• Work request: Can you copy the listing below word for word, leaving out the pictures?

• Input material:
==*==

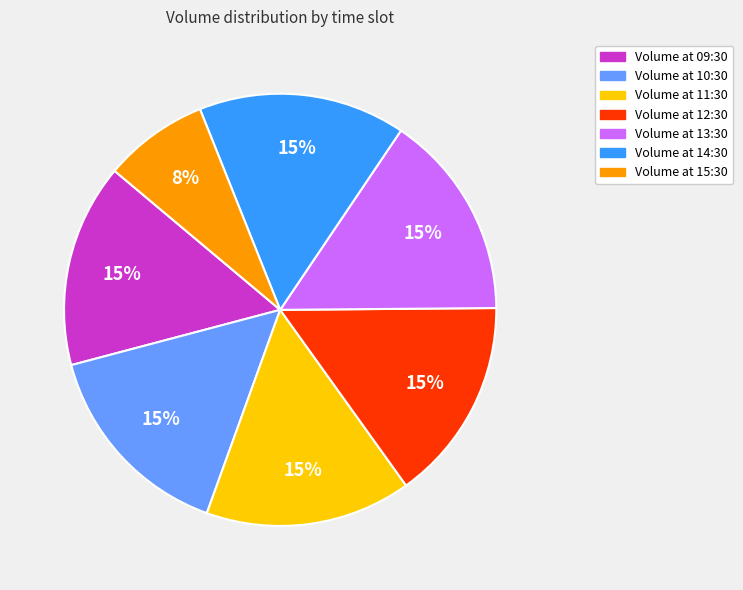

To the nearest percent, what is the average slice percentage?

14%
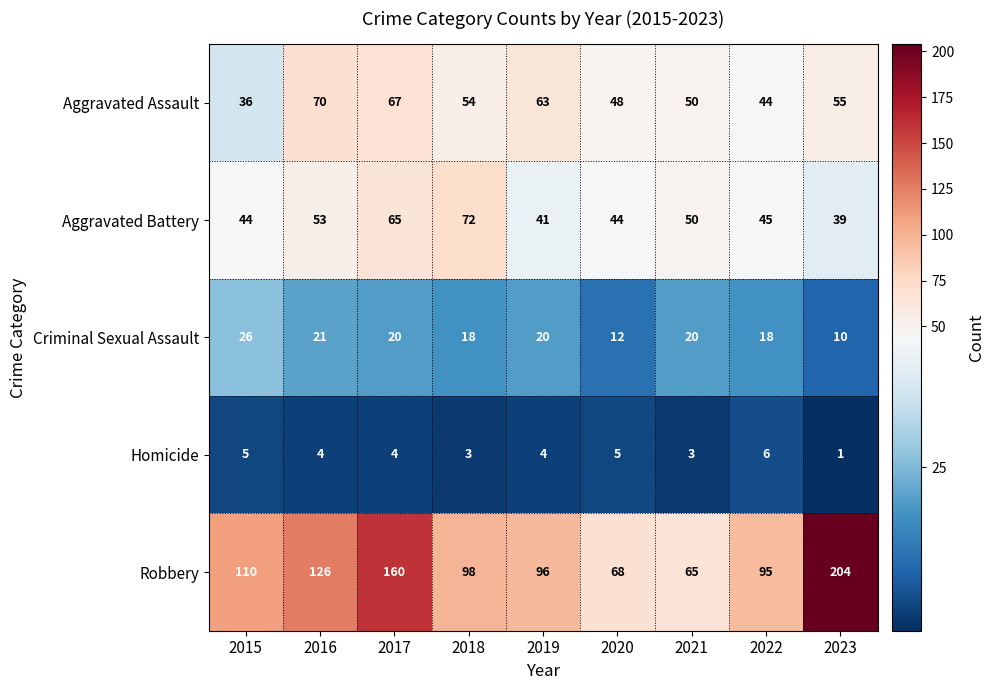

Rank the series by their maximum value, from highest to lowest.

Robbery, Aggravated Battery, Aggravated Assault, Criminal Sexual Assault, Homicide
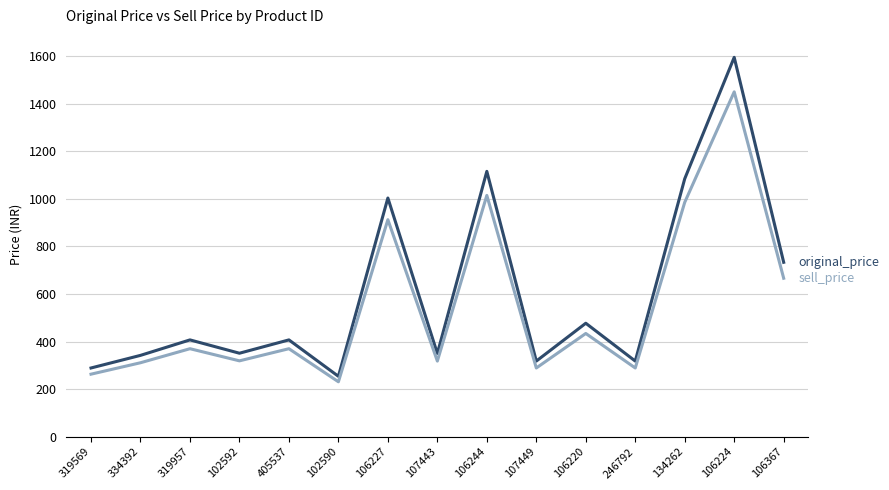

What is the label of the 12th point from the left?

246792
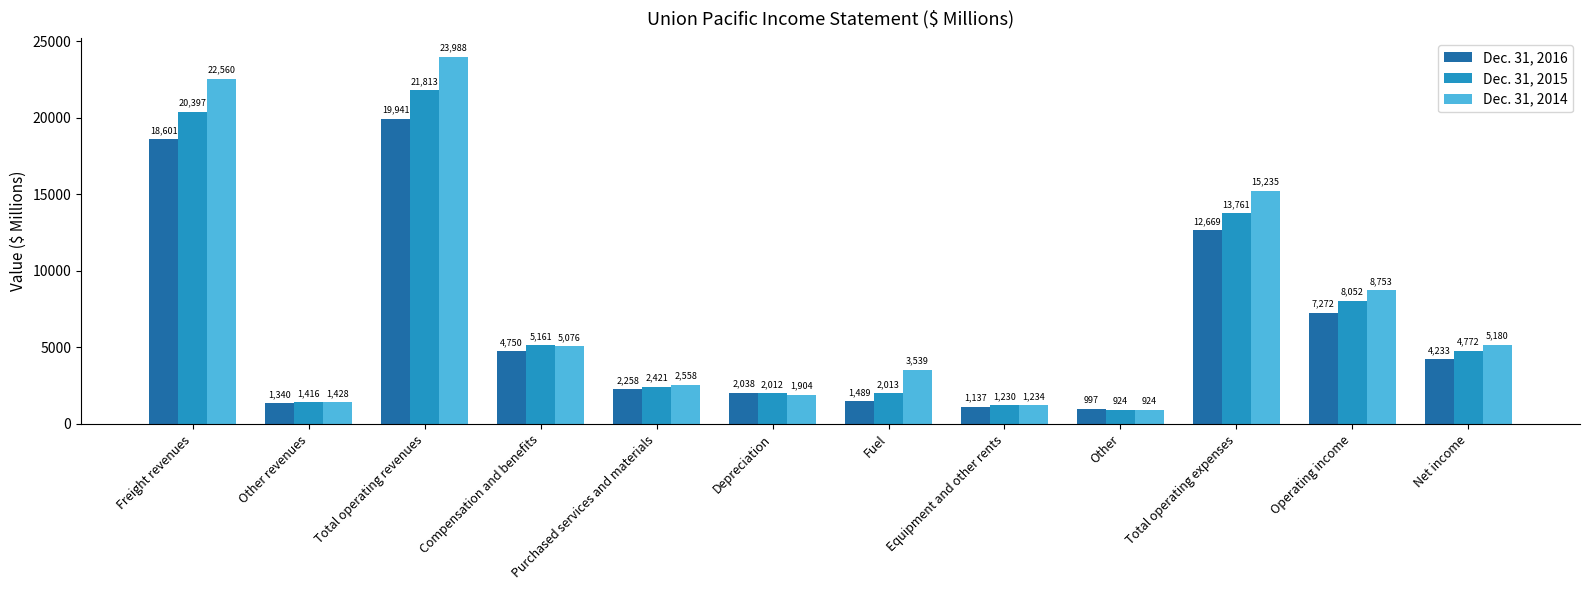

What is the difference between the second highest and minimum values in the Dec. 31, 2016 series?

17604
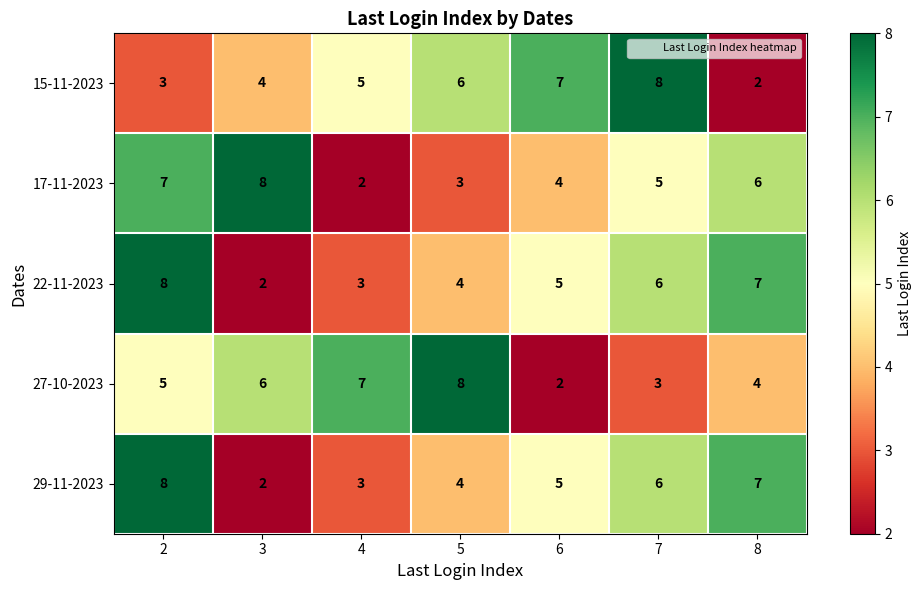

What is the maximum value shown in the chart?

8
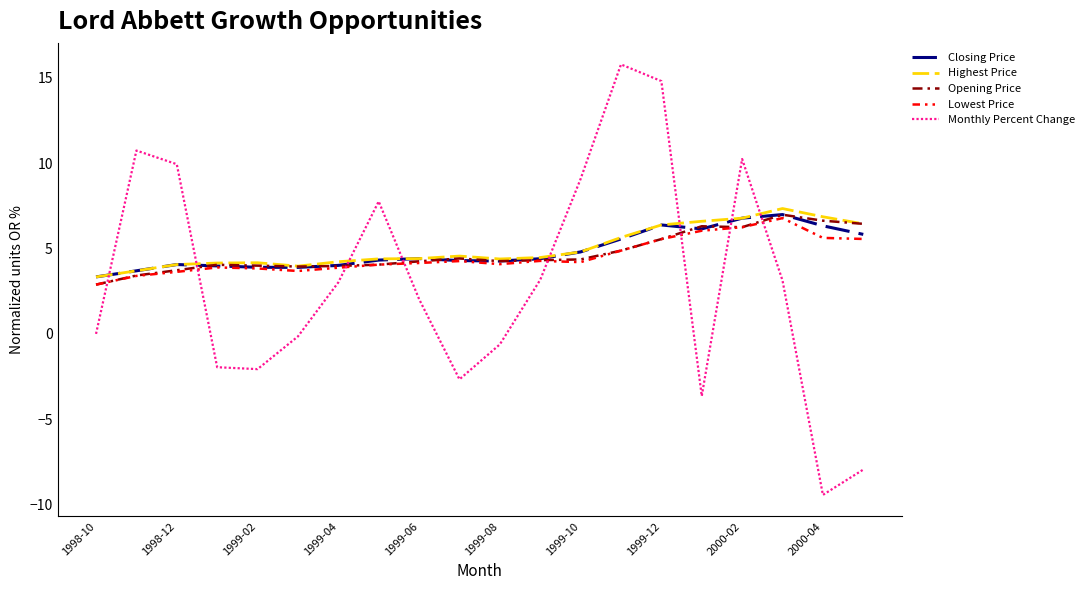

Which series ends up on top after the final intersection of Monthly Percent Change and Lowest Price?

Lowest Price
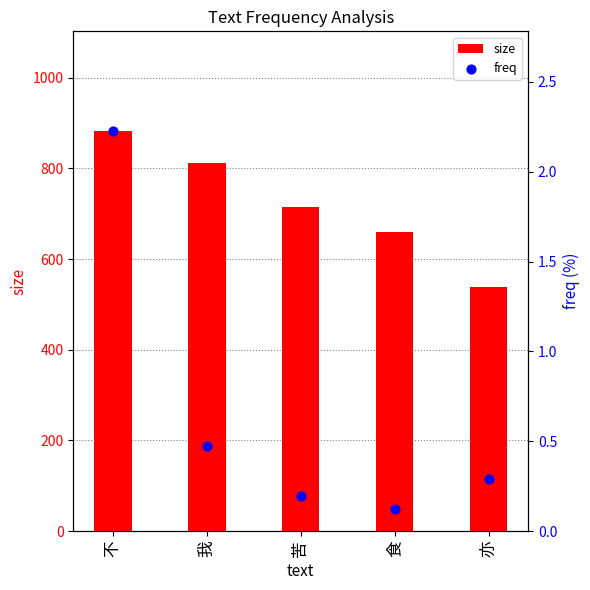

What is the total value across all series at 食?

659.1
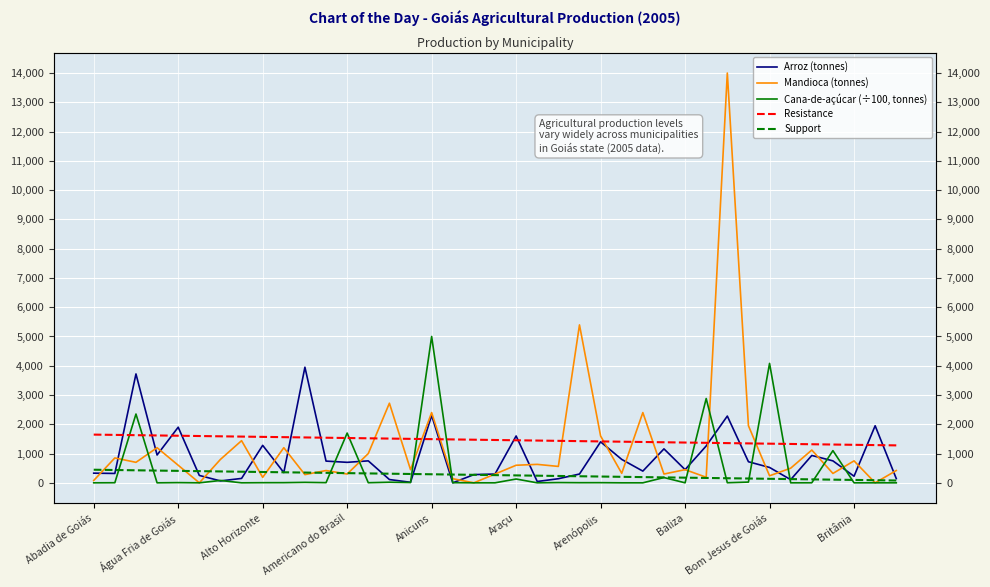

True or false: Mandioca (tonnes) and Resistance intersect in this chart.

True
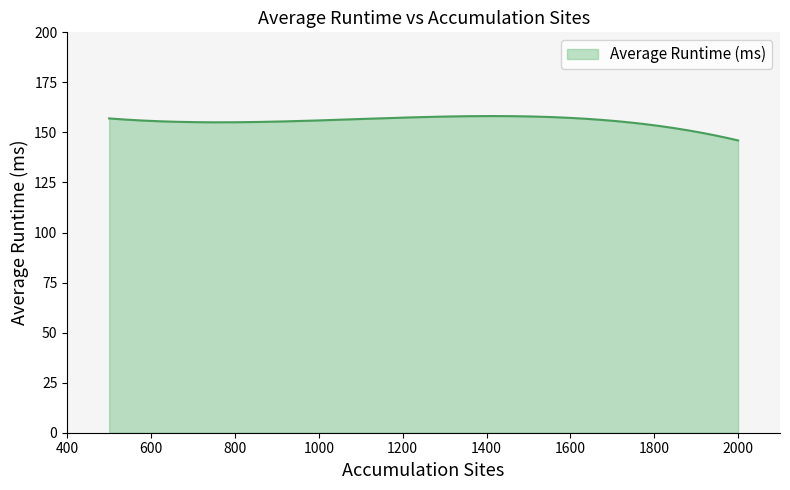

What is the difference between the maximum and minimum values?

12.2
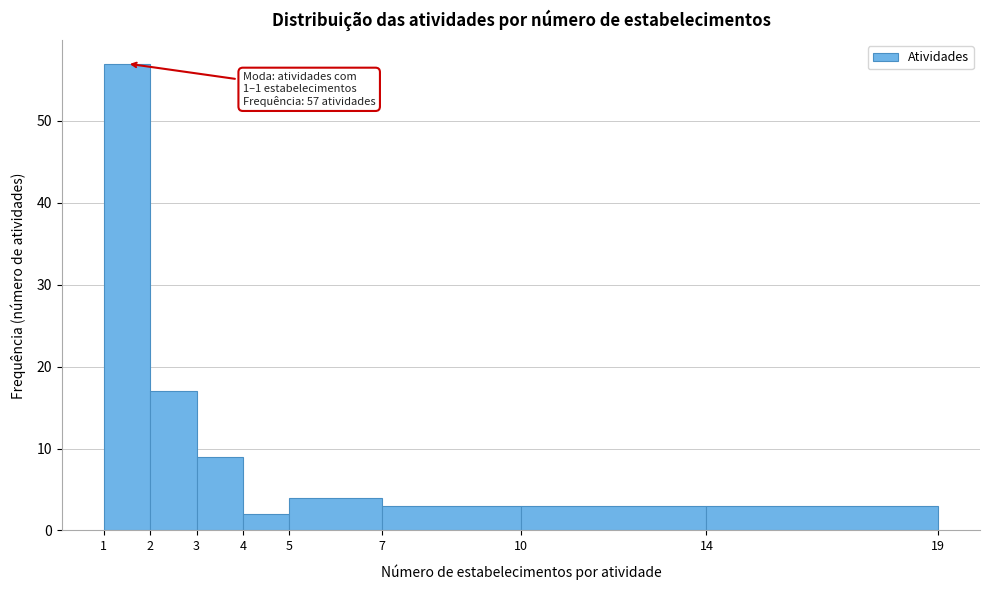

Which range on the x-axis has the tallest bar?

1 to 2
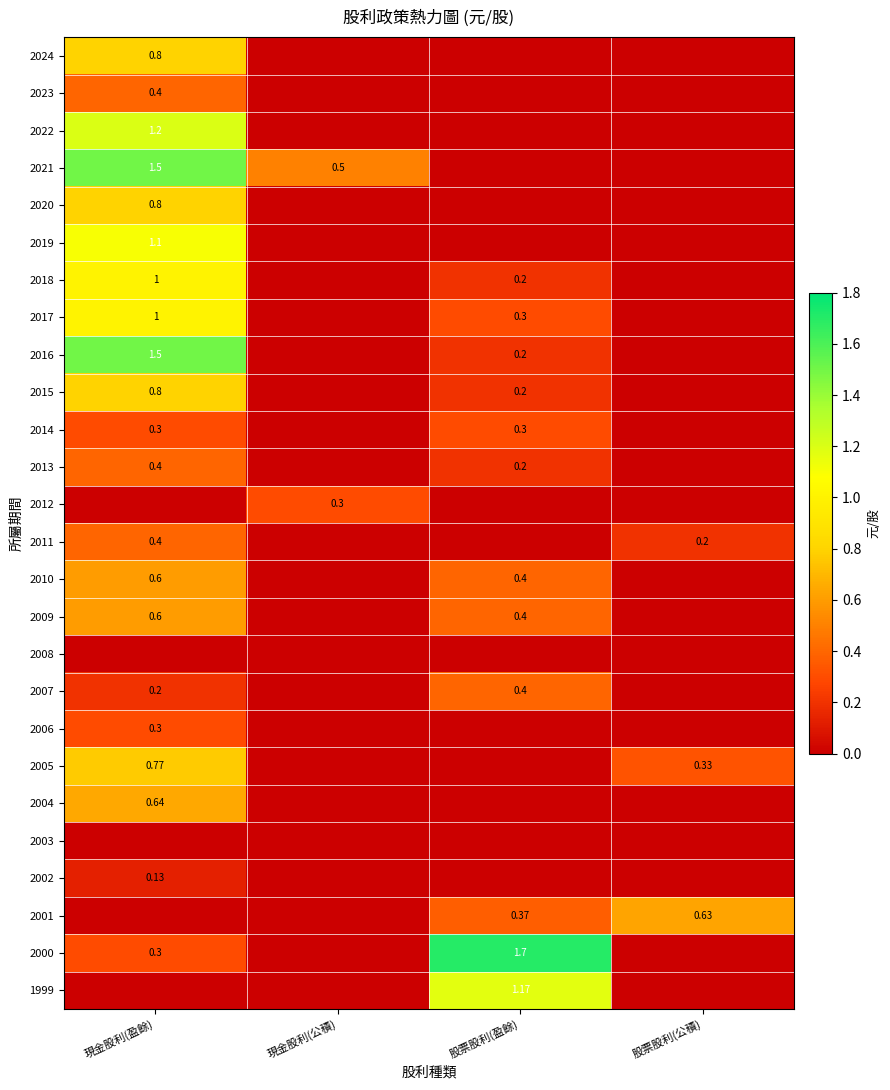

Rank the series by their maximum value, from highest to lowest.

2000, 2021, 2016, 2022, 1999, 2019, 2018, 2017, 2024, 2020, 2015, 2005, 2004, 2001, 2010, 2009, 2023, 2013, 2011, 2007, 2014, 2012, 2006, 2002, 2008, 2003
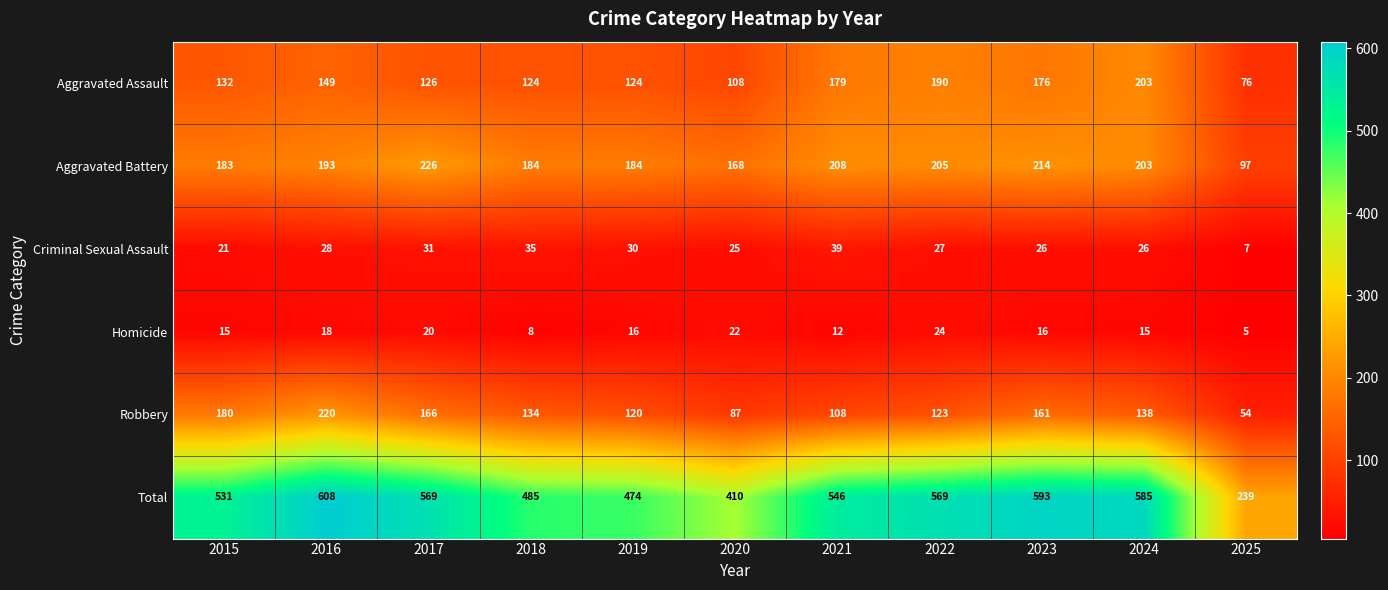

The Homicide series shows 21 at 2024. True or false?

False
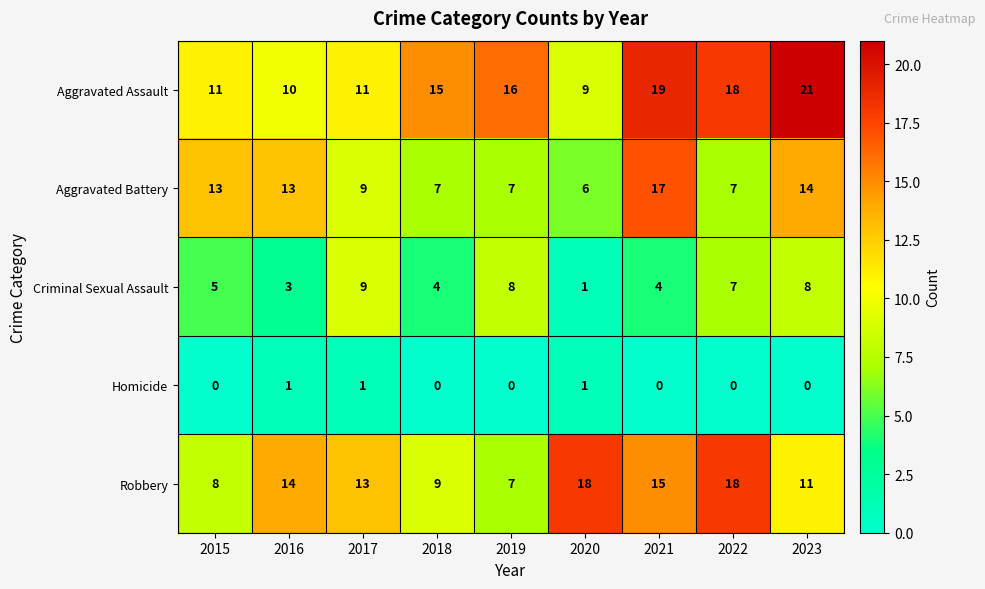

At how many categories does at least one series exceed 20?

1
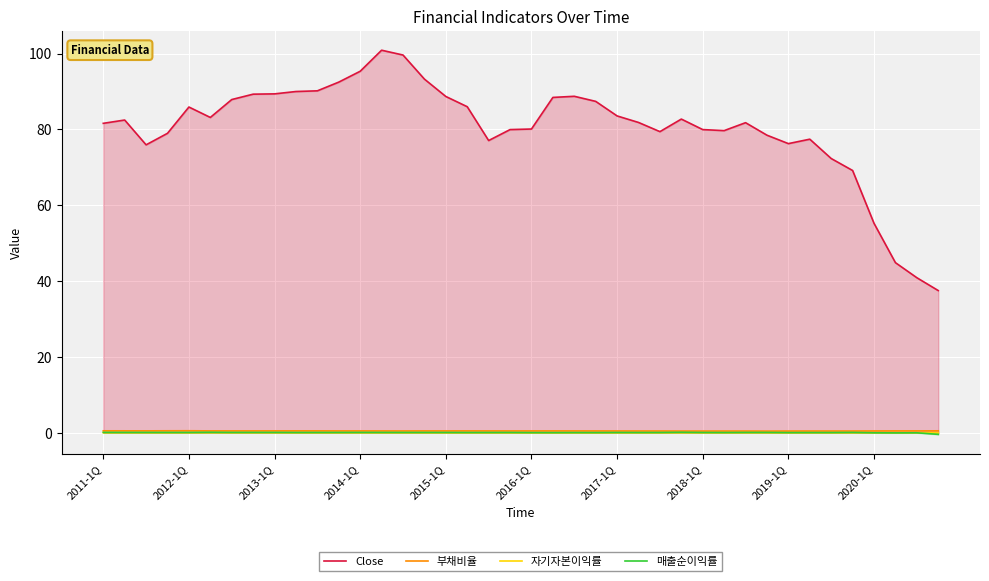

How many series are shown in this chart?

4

==*==

• Answer area:
To the nearest percent, what is the average slice percentage?

14%

Rank the series by their maximum value, from highest to lowest.

Robbery, Aggravated Battery, Aggravated Assault, Criminal Sexual Assault, Homicide

What is the label of the 12th point from the left?

246792

What is the difference between the second highest and minimum values in the Dec. 31, 2016 series?

17604

What is the maximum value shown in the chart?

8

Which series ends up on top after the final intersection of Monthly Percent Change and Lowest Price?

Lowest Price

What is the total value across all series at 食?

659.1

True or false: Mandioca (tonnes) and Resistance intersect in this chart.

True

What is the difference between the maximum and minimum values?

12.2

Which range on the x-axis has the tallest bar?

1 to 2

Rank the series by their maximum value, from highest to lowest.

2000, 2021, 2016, 2022, 1999, 2019, 2018, 2017, 2024, 2020, 2015, 2005, 2004, 2001, 2010, 2009, 2023, 2013, 2011, 2007, 2014, 2012, 2006, 2002, 2008, 2003

The Homicide series shows 21 at 2024. True or false?

False

At how many categories does at least one series exceed 20?

1

How many series are shown in this chart?

4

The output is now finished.